There are multiple ways to structure the micro-grid, some of which were mentioned in the D1 Micro-grid meet-up at CCCamp2019. These different structures depend on the scale of the grid (in terms of power, distance, and availability), but also on safety requirements and existing regulations, which determine what can be done practically.
Long-distance interconnections
Very low voltage DC can not be carried very far, as the voltage drop implies a huge loss in efficiency. Multiple solutions were mentioned for this problem :
- High(er) Voltage DC, around ~300V : tricky to work with (expensive equipment required), and not very safe (DC is hard to break, especially at such voltages), and requires a licensed electrician
- Standard 230V AC : hard to synchronize properly, but already standardized.
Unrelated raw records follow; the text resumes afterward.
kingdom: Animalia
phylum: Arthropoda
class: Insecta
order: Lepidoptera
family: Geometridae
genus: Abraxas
Sync problems can be avoided by only using unidirectional point-to-point links. The interconnection would present itself as a DC consumer to one side, and as a DC provider to the other. This way, standard, off-the-shelf equipment can be used.
- "Sneaker-grid" : carrying batteries using mechanical/human power
It may be useful to exchange data (supply, load, battery level, etc) between these subgrids. In that case, standard 230V AC would be practical, as it allows PLC using off-the-shelf equipment.
Short-distance interconnections
Short-distance interconnections can be done directly using DC current. Because of this, it may be useful to use a standard voltage. 42V was used at SHA2017, but 48V is a good candidate too (multiple of 12, lower than 60V). Even with DC interconnection there are lots of variations possible :
- The current flow can be bidirectional, or restricted to a single direction using diodes.
- The connection can be passive, or active (opening the circuit when required, based on loads/supplies on each side of the connection)
As these connections would not necessarily be point-to-point, it may be easier to conceptualize them as point-to-point links to a shared bus, which can be seen as battery. The diodes/switches would then be placed on the links to the shared bus. Designing and sizing this bus can be tricky (but very important) : ideally it needs to be able to carry the totality of the current supply, which could imply a big cable diameter. It may be possible to size the bus to less than the theoretical maximum current supply, but this would require some additional safety systems.
It should also be noted that the fault current calculation is more complex when there are multiple power sources
For active connections, it may be useful to exchange data between subgrids, for which a transmission method has to be determined. During the meeting, it was said that DC PLC is harder to do safely, as one would have to separate the signal from the relatively high DC currents.
A quick look on the internet suggests that DC PLC is also possible. This paper describes a DC PLC modem for PV cell monitoring.
PV-system interconnection
The previous section covers short-distance subgrid interconnection, where each subgrid can be seen as a battery, but does not provide a solution for inter-grid PV-system interconnection (a concrete problem encountered by many at CCCamp 2019). Solutions to this problem were not discussed.
- A possible solution could be to avoid using batteries for each PV controller, and instead use batteries on the shared bus. This also makes the system "simpler", as the shared bus is already mentally modeled as a battery. This would require a load/supply management circuit at the batteries. Note that "power availability" cannot be solely determined from the actual load : if some batteries are charging, there is "available power", but it would not be apparent in the bus voltage. Because of this, this load/supply management circuit would need to communicate an "available power" metric to the possible loads/users. Also, this load/supply management circuit would have to be able to control the generators (PV systems) in order to avoid excess supply when batteries are full, unless this excess supply can always be used by some Power-to-X load. It may be possible to use the bus voltage to communicate this situation to the generators, but the load/supply management circuit may be more efficient if it has a precise idea of the state of all generators (independently from the loads), which cannot be communicated by the shared bus voltage. The disadvantage of this solution is that it requires an additional battery charging circuit (+ the load/supply management system), because the existing PV-systems battery charging circuits can not be made to work with this shared bus.